Namun demikian, pemerintah disebutnya agak terlambat dibanding negara lain lantaran baru melakukan kebijakannya saat ini. Hanya saja, bukan berarti super deductible tax tak punya masa depan yang cerah.

Negara lain memang punya kebijakan serupa, tapi Indonesia memiliki keunggulan yang lebih.

Untuk insentif vokasi, misalnya, Indonesia memiliki 260 juta penduduk atau lebih banyak dibanding negara Asia Tenggara lainnya. Jika seluruh angkatan kerjanya punya keahlian yang mumpuni, ini bisa menjadi senjata Indonesia mendapatkan investasi di masa depan.

Kemudian, Indonesia juga memiliki sumber daya alam yang cukup beragam. Sehingga, kesempatan R&D untuk hilirisasi sumber daya tersebut masih terbuka lebar bagi Indonesia.

“Meski terlambat, memang lebih baik langsung dilakukan saja kebijakan ini. Ingat, Indonesia punya advantages yang tidak dimiliki oleh negara-negara lainnya, yang bisa menjadikan Indonesia lebih unggul,” terang dia.

Namun, menurutnya, tugas pemerintah tidak selesai. Sebab, pelaku usaha masih menanti aturan turunan dari PP tersebut lantaran isinya kurang detail.

Untuk super deductible tax di R&D, misalnya, insentif hanya disebut pengurangan faktor pengurang pajak sebesar 300 persen dari nilai seharusnya.
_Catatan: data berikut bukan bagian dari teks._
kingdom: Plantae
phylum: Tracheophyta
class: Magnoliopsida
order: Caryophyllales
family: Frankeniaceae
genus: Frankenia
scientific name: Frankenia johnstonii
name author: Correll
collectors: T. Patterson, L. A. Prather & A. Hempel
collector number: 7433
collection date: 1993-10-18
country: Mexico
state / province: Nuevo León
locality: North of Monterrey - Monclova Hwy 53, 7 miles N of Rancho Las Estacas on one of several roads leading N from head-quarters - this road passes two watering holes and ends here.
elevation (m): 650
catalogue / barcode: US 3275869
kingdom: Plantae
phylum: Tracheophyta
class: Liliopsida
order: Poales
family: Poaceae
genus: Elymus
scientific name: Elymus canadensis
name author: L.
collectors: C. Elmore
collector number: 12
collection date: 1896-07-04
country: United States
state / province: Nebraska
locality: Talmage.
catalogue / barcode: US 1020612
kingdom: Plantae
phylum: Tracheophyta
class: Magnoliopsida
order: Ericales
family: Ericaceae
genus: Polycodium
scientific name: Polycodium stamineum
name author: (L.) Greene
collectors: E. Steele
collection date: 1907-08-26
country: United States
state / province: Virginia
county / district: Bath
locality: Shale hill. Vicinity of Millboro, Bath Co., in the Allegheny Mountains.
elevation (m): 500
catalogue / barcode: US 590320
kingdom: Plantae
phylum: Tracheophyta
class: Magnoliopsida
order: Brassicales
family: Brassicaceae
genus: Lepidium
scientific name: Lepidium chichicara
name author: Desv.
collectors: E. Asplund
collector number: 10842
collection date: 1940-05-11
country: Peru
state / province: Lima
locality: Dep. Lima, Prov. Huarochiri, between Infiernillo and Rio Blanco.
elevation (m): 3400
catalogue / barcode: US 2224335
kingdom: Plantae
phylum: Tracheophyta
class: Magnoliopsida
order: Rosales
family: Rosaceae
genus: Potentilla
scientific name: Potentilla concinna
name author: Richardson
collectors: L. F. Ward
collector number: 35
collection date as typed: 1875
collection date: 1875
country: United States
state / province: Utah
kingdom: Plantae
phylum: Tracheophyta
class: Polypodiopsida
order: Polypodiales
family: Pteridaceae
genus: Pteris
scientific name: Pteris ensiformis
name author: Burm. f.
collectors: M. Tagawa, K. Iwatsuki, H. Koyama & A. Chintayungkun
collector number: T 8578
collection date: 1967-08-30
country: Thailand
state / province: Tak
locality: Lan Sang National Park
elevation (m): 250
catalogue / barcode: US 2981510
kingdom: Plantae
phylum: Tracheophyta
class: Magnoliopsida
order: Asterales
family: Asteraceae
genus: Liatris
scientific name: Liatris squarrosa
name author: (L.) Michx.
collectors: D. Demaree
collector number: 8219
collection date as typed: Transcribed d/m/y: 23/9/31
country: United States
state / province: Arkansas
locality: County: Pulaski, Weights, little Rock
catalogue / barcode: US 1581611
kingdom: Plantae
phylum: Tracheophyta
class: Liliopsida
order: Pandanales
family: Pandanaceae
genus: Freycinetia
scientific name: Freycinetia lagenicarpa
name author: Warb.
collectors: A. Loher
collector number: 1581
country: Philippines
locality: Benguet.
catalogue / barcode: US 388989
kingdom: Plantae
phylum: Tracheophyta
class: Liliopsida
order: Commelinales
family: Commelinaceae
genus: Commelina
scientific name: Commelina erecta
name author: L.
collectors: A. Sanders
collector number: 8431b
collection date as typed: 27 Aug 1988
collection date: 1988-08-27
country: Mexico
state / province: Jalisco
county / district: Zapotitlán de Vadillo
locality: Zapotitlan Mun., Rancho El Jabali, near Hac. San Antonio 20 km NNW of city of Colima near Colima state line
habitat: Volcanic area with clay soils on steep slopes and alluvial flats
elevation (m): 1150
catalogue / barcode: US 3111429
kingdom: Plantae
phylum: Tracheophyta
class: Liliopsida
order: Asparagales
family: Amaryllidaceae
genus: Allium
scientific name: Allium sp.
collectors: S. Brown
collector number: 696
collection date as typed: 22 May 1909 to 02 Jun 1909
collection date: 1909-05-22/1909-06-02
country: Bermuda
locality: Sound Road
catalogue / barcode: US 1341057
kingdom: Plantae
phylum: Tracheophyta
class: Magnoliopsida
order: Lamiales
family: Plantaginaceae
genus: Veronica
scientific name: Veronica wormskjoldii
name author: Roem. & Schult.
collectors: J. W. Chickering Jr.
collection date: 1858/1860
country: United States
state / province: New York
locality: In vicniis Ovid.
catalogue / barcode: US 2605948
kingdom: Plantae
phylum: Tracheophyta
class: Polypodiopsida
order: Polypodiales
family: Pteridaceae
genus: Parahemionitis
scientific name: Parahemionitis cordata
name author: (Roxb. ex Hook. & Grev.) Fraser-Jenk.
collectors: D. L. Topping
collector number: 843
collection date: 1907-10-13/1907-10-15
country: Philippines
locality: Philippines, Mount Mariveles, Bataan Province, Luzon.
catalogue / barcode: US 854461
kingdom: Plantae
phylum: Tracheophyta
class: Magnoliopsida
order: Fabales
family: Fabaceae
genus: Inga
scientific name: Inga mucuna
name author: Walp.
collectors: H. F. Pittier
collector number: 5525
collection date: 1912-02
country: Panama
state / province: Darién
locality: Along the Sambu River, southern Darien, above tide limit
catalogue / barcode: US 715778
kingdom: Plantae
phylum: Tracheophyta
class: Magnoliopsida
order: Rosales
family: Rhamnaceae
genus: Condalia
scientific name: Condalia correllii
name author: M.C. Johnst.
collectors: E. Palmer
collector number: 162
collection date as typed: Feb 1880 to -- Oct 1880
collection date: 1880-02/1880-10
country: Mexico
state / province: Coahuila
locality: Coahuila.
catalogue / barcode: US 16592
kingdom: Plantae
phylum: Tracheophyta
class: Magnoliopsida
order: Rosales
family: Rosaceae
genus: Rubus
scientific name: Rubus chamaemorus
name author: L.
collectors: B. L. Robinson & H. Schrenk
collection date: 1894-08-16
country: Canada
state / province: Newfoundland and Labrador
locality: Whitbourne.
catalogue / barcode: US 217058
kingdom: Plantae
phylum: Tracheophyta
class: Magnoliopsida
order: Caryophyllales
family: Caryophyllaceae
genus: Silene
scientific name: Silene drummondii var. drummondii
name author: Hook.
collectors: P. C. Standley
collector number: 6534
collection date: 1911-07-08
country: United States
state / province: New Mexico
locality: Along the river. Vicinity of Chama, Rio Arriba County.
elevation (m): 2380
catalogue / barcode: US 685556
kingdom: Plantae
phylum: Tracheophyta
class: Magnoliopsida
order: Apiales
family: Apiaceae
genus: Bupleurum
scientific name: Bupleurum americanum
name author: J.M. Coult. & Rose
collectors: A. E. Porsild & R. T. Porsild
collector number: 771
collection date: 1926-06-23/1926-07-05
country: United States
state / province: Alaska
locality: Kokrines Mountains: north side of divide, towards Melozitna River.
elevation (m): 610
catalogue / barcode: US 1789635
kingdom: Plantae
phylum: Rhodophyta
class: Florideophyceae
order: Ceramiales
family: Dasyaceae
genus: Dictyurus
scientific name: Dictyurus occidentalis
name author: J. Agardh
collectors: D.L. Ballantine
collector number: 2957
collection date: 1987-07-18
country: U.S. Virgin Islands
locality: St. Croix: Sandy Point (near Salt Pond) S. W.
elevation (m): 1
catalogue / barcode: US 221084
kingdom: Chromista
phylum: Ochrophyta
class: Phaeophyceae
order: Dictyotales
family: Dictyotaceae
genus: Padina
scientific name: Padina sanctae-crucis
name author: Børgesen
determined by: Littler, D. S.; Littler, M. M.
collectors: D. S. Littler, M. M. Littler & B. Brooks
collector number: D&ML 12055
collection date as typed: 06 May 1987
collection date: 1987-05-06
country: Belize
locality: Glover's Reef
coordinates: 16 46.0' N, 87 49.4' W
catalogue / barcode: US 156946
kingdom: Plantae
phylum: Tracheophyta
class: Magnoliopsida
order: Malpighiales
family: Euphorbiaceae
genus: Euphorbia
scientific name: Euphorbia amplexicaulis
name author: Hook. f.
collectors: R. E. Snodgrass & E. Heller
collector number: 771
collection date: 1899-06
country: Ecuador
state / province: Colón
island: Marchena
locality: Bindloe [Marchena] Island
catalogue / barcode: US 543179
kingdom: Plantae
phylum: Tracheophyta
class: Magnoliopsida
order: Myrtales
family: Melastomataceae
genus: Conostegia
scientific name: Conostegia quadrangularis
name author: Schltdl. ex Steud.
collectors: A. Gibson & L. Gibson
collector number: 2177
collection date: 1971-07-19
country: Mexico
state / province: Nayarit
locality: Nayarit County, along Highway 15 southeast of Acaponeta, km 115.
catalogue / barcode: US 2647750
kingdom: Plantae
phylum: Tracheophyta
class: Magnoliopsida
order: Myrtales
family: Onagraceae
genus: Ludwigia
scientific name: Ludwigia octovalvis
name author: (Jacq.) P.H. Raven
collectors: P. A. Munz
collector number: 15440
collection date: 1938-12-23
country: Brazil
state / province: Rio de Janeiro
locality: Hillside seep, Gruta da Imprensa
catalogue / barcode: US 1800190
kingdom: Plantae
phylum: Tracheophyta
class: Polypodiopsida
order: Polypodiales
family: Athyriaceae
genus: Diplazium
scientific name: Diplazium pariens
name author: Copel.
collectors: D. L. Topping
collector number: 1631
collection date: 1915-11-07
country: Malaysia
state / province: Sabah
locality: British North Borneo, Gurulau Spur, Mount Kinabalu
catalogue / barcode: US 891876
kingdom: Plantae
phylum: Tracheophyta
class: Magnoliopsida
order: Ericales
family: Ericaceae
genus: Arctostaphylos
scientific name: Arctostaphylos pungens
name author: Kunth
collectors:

Namun, ia masih belum tahu, apakah 300 persen ini berlaku di tahun pertama investasi saja atau dalam beberapa tahun ke depan.

Apalagi, ia juga tak tahu mengenai batasan-batasan R&D yang bisa mendapatkan fasilitas tersebut. Meski begitu, ia berharap pemerintah mau bermimpi besar melalui aturan tersebut.

Untuk pengembangan R&D, misalnya, insentif harus diberikan sampai di tingkatan riset yang paling tinggi. Dengan demikian, maka Indonesia bisa menempatkan diri sebagai hub riset dan pengembangan industri di Asia Pasifik.

“Misalnya untuk otomotif, jika seluruh riset dilakukan di sini akan sangat bagus. Selain itu juga bisa menggenjot ekspor Indonesia ke luar negeri,” jelas dia.

Menurut dia, insentif fiskal hanya mengambil sekian persen dari faktor daya tarik investasi agar mau masuk ke Indonesia. Kebijakan lain pun dibutuhkan, seperti deregulasi aturan-aturan investasi yang memberatkan, pembangunan infrastruktur yang bisa mendukung efisiensi, dan durasi perizinan usaha yang perlu dipersingkat.

Ia kemudian mengutip skor kemudahan berusaha (Ease od Doing Business/EoDB) 2019 Indonesia yang boleh ada di peringkat 73. Namun, indikator memulai berusaha (starting a business) masih ada di peringkat 134 dari 190 negara.

“Jadi tentu insentif fiskal bukan ukuran menarik atau tidaknya investasi suatu negara. Diperlukan faktor lain juga yang mendukung hal tersebut,” pungkas dia.